The agency said 127 cases of acute flaccid myelitis have been reported so far in 2018. To date, 62 of those cases, from 22 states, have been confirmed; investigations of the others are ongoing.
The mysterious increase in cases of AFM, as it’s called, was first spotted in the late summer and autumn of 2014. There have been cases each year since, but the numbers have been higher on alternate years. This year is one of them.
Since the cases were first recognized in 2014, there have been 386 cases in the United States, Dr. Nancy Messonnier, director of CDC’s National Center for Immunization and Respiratory Diseases, told reporters. Most of the cases are in children under the age of 19, with kids under the age of 4 appearing to make up the biggest portion of cases.
“We have not been able to find a cause for the majority of these AFM cases,” Messonnier admitted. “There is a lot we don’t know about AFM, and I’m frustrated that despite all of our efforts, we haven’t been able to identify the cause of this mystery illness.”

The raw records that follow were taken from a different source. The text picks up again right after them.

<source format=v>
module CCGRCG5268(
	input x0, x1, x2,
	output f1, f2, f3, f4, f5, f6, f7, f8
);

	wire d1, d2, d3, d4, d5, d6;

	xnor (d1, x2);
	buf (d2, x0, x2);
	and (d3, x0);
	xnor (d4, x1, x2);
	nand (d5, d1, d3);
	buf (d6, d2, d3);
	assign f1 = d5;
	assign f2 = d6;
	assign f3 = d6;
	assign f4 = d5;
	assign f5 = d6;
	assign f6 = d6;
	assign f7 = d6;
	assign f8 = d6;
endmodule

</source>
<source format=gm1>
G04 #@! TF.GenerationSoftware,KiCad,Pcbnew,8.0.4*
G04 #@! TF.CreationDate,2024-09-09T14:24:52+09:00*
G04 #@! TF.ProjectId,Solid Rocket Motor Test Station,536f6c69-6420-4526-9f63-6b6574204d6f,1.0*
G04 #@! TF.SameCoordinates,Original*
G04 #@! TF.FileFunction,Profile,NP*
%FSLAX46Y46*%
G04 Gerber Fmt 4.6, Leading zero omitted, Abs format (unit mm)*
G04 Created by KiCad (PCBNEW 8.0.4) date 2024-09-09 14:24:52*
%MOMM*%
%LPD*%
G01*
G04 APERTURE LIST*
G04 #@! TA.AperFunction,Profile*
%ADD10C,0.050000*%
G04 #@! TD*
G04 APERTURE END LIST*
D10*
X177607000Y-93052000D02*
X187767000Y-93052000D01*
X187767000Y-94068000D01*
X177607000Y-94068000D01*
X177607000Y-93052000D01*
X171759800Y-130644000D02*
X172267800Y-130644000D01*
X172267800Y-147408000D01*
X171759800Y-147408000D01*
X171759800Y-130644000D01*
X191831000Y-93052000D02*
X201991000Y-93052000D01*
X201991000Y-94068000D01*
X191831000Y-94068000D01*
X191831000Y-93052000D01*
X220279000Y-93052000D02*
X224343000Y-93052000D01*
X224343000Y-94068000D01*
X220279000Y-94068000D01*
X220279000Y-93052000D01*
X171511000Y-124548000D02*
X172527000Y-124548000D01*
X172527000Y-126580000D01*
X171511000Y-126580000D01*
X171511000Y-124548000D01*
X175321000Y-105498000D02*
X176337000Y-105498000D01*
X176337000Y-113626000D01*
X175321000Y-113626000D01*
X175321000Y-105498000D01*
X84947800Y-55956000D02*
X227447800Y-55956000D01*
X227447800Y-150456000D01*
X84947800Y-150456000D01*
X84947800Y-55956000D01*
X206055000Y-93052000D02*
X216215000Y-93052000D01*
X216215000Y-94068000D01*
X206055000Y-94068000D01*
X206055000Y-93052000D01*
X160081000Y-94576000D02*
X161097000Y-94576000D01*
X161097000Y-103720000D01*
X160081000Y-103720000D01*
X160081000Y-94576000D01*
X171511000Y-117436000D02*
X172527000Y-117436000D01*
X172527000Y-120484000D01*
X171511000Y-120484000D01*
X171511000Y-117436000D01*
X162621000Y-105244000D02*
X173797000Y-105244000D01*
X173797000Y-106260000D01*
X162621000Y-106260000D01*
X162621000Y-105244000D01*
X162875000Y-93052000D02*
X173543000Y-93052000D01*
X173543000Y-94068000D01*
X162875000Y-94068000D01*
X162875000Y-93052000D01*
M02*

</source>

She said the CDC and research partners are casting a wide net trying to figure out what is causing the rise in cases, suggesting scientists have been looking at a variety of viruses and even environmental toxins in their search.
“We’re actually looking at everything. And certainly after three cycles of this, when we’ve looked through all the normal agents, we’re looking beyond that to see if there are things beyond normal infectious diseases that could cause this,” said Messonnier. “This is a mystery so far, and we haven’t solved it yet, so we have to be thinking broadly.”

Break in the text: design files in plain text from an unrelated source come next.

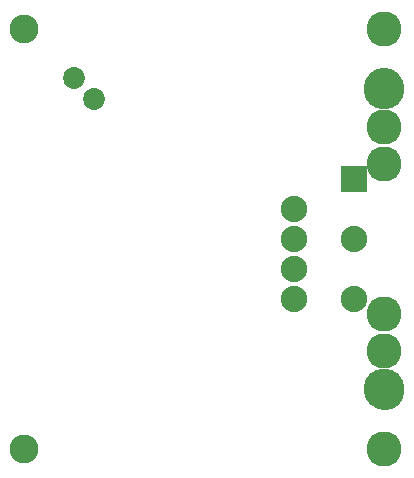
<source format=gbs>
G04 MADE WITH FRITZING*
G04 WWW.FRITZING.ORG*
G04 DOUBLE SIDED*
G04 HOLES PLATED*
G04 CONTOUR ON CENTER OF CONTOUR VECTOR*
%ASAXBY*%
%FSLAX23Y23*%
%MOIN*%
%OFA0B0*%
%SFA1.0B1.0*%
%ADD10C,0.135984*%
%ADD11C,0.088000*%
%ADD12C,0.117087*%
%ADD13C,0.128110*%
%ADD14C,0.072992*%
%ADD15C,0.096614*%
%ADD16R,0.088000X0.088000*%
%ADD17C,0.025748*%
%LNMASK0*%
G90*
G70*
G54D10*
X1399Y410D03*
G54D11*
X1099Y1010D03*
X1099Y910D03*
X1099Y810D03*
X1099Y710D03*
X1099Y1010D03*
X1099Y910D03*
X1099Y810D03*
X1099Y710D03*
G54D12*
X1399Y1161D03*
X1399Y1283D03*
X1399Y1610D03*
G54D13*
X1399Y1416D03*
G54D11*
X1299Y1110D03*
X1299Y910D03*
X1299Y710D03*
G54D14*
X363Y1447D03*
X432Y1377D03*
G54D10*
X1399Y1410D03*
G54D12*
X1399Y659D03*
X1399Y537D03*
X1399Y210D03*
G54D13*
X1400Y404D03*
G54D15*
X199Y1610D03*
X199Y210D03*
G54D16*
X1299Y1110D03*
G54D17*
G36*
X363Y1413D02*
X329Y1447D01*
X363Y1480D01*
X396Y1447D01*
X363Y1413D01*
G37*
D02*
G04 End of Mask0*
M02*
</source>
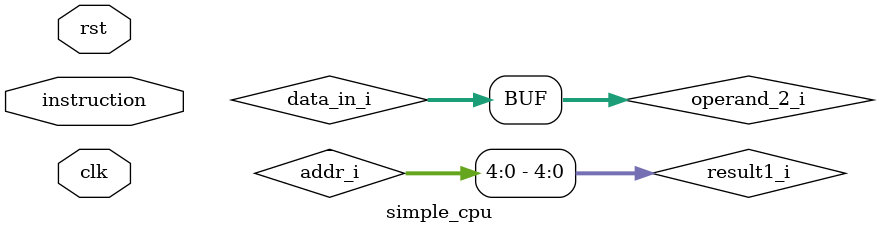
<source format=v>
module simple_cpu( clk, rst, instruction );

    parameter DATA_WIDTH = 8; //8 bit wide data
    parameter ADDR_BITS = 5; //32 Addresses
    parameter INSTR_WIDTH =20; //20b instruction

    input [INSTR_WIDTH-1:0] instruction;
    input clk, rst;

    //Wires for connecting to data memory    
  wire [ADDR_BITS-1:0] addr_i; //not assigned?
    wire [DATA_WIDTH-1:0] data_in_i, data_out_i, result2_i ;
    wire wen_i; 
    
    //wire for connecting to the ALU
    wire [DATA_WIDTH-1:0]operand_a_i, operand_b_i, result1_i;
    wire [3:0]opcode_i;
    
   
    //Wire for connecting to CU
    wire [DATA_WIDTH-1:0]offset_i;
    wire sel1_i, sel3_i;
    wire [DATA_WIDTH-1:0] operand_1_i, operand_2_i;

    //wire [DATA_WIDTH-1:0] regfile_i [0:3];
    
    //Instantiating an alu1
    alu #(DATA_WIDTH) alu1 (clk, operand_a_i, operand_b_i, opcode_i, result1_i);
     
    //instantiation of data memory
    reg_mem  #(DATA_WIDTH,ADDR_BITS) data_memory(result1_i, data_in_i, wen_i, clk, data_out_i);
    
    //Instantiation of a CU
    CU  #(DATA_WIDTH,ADDR_BITS, INSTR_WIDTH) CU1(clk, rst, instruction, result2_i,
        operand_1_i, operand_2_i, offset_i, opcode_i, sel1_i, sel3_i, wen_i);
    
	/*my pesonal notes:
  		result1 is the address in memory to fetch/write to
        data_in is what to write to that address if wen=1
  	*/
    
    //Connect CU to ALU
    assign operand_a_i = operand_1_i;
    assign operand_b_i = (sel3_i == 0) ? operand_2_i: (sel3_i == 1) ? offset_i : 8'bx;
    
    //Connect CU to Memory
    assign data_in_i = operand_2_i;
  	assign addr_i=result1_i;
    
    //Connect datamem to CU
    assign result2_i = (sel1_i == 0) ? data_out_i : (sel1_i == 1) ? result1_i : 8'bx;  
    
endmodule
</source>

AFM is a condition in which the gray matter of the spinal cord becomes damaged, leading to muscle weakness and paralysis in one or multiple limbs. Symptom onset is generally quite sudden, and Messonnier urged parents to seek medical care quickly for children displaying these symptoms.
In some cases children have recovered, but in others the paralysis has lingered.

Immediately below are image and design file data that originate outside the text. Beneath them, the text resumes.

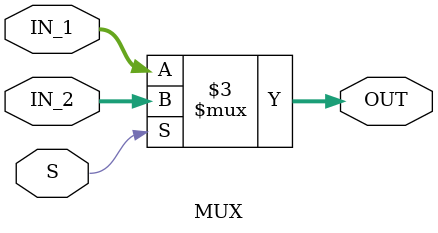
<source format=v>
module MUX(
	 input [31:0] IN_1,
	 input [31:0] IN_2,
	 input S,
	 output reg [31:0] OUT
 );

always @(*)begin
	if(S)begin
		OUT<=IN_2;
	end else begin
		OUT<=IN_1;
	end
end 
endmodule
</source>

Messonnier said the CDC has definitively ruled out polio — which causes a similar set of symptoms — as the cause. Testing of affected children has turned up a smattering of infections — some by enteroviruses, which is the broad family to which polioviruses belong, but also rhinoviruses, which cause head colds. No one finding can explain all the cases, she said.
Messonnier stressed that while she understands how frightening this situation is for parents, they should remember that the infections are, in fact, rare. Since the phenomenon began in 2014, she said, the rate of infections has been less than one case per 1 million children in the country.